Der Oppositionskandidat erhob jedoch Vorwürfe wegen Unregelmäßigkeiten bei der Auszählung der Stimmen, während weniger als die Hälfte der registrierten Wähler zur Wahl ging.
Nach offiziellen vorläufigen Ergebnissen gewann Tebboune 95 Prozent der Stimmen, genug, um eine zweite Wahlrunde zu vermeiden.

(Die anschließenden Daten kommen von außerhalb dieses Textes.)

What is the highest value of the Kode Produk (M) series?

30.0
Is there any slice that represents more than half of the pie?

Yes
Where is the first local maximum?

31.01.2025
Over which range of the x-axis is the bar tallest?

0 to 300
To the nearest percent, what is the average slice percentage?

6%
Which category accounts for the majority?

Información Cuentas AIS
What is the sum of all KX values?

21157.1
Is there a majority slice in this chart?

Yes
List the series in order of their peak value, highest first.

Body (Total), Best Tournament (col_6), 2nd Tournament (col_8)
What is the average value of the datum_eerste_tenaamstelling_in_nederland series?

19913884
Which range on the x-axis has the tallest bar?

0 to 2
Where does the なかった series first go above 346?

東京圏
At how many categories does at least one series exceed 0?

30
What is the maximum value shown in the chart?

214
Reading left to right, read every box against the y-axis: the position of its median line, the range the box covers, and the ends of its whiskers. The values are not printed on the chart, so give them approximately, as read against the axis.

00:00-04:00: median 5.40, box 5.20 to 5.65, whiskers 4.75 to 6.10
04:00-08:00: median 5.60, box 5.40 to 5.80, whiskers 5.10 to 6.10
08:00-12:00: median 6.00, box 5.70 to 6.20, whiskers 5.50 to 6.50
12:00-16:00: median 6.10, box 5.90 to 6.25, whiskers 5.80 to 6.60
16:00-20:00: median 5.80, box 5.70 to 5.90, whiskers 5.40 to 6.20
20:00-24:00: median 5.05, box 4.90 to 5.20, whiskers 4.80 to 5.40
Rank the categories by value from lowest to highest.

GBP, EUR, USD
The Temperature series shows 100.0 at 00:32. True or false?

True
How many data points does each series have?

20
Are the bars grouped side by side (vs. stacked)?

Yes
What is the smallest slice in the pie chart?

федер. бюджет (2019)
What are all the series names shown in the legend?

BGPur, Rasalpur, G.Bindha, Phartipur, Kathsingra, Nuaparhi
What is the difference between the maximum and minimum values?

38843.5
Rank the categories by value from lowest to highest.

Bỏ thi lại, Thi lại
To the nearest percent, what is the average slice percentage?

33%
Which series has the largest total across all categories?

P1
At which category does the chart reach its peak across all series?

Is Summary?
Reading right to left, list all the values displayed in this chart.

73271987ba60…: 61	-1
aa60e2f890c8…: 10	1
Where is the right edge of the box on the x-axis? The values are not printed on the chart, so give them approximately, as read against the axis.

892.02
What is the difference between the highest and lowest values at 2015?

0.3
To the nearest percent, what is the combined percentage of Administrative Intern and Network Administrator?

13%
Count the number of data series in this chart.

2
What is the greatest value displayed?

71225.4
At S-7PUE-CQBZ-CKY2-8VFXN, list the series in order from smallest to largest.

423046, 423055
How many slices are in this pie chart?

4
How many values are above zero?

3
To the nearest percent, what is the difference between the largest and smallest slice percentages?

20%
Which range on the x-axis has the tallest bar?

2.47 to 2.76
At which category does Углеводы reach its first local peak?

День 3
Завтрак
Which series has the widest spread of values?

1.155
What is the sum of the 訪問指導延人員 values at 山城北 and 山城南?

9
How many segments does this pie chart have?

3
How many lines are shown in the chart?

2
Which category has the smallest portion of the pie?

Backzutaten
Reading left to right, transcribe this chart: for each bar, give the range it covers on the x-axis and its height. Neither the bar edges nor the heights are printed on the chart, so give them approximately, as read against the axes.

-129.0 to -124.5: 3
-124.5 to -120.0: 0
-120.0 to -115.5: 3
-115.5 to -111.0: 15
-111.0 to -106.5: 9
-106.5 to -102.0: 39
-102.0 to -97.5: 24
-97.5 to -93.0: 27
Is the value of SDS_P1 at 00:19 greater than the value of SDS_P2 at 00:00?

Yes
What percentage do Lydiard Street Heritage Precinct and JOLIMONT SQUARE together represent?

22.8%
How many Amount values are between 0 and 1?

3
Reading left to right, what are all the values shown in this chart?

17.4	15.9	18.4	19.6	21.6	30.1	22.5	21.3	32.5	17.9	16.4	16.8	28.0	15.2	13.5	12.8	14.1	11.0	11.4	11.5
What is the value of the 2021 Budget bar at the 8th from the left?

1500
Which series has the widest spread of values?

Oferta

Abdelaali Hassani Cherif gewann drei Prozent und Youcef Aouchich zwei Prozent der Stimmen. Die Wahlbeteiligung lag bei 48 Prozent.
Tebboune, der vom Militär unterstützt wird, sah sich nur einer nominellen Opposition gegenüber.
Der Wahlkampf von Hassani Cherif erhob Vorwürfe wegen Unregelmäßigkeiten an den Wahlurnen, es wurde jedoch nicht gesagt, ob er glaubt, dass diese Verstöße das Ergebnis der Wahl beeinflusst haben.
Bei der Bekanntgabe der Ergebnisse sagte der Präsident der Wahlkommission, Mohammed Charfi, jedoch, dass die Beobachtungsstelle daran gearbeitet habe, Transparenz und fairen Wettbewerb für alle Kandidaten zu gewährleisten.
Tebboune, der seit 2019 an der Macht ist, versprach, die Leistungen für Arbeitslose, Renten und öffentliche Wohnungsbauprogramme zu erhöhen, die während seiner ersten Amtszeit bereits gestiegen sind.